⟨
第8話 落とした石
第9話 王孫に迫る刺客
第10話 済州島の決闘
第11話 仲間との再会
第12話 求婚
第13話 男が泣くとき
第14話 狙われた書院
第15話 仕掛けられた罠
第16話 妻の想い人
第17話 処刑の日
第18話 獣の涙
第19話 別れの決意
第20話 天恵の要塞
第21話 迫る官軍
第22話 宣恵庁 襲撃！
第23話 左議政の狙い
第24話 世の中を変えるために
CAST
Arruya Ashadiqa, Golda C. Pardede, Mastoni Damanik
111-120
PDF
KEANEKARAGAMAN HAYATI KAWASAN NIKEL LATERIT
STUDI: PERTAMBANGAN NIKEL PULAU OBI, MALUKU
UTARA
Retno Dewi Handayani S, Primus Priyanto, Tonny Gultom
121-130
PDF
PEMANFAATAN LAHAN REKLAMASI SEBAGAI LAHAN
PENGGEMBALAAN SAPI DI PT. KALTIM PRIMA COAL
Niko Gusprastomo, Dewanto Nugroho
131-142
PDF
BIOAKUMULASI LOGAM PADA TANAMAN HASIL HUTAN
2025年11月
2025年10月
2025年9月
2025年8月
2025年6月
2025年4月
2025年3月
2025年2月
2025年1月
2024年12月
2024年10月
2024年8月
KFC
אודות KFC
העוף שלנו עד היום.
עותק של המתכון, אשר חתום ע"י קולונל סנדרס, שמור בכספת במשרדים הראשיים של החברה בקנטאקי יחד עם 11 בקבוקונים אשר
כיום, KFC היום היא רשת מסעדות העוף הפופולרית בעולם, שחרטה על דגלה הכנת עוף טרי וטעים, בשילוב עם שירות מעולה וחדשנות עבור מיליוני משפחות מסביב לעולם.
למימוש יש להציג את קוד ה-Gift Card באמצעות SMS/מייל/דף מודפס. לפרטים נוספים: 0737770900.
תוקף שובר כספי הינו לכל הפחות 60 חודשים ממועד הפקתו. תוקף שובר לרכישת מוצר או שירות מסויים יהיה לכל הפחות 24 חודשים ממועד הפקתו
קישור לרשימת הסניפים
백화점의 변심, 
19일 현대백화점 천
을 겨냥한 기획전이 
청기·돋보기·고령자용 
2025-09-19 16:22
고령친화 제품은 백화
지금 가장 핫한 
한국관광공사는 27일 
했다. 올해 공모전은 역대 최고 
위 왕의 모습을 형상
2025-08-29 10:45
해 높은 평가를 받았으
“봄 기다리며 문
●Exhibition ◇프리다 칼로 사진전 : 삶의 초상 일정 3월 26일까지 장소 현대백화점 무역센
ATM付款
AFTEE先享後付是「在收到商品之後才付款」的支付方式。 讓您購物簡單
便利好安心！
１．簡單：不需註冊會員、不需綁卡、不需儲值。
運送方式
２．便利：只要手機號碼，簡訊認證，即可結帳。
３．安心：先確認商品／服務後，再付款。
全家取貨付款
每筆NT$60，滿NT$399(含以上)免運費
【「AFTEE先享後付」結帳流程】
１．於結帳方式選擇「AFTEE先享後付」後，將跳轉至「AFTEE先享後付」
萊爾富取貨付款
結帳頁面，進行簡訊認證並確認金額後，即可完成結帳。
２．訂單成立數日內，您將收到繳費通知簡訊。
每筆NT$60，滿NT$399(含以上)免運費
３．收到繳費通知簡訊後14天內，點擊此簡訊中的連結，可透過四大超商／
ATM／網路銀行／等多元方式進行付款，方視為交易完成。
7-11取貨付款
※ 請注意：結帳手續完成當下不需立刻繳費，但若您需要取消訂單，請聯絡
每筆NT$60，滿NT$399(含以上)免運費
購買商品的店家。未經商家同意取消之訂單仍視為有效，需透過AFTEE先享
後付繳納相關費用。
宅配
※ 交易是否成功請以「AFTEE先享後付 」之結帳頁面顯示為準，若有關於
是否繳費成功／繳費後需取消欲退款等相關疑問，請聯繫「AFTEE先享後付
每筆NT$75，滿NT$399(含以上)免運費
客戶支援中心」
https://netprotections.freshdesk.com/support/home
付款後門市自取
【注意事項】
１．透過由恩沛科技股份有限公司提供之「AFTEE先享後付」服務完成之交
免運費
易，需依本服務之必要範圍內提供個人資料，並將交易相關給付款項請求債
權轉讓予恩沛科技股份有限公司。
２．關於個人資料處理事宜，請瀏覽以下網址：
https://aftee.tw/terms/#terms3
⟩
◆ **EXERCISE DESCRIPTION**
Count the lines in the entries above that contain the string "https", and give only the number.

◆ **RESPONSE AREA**
2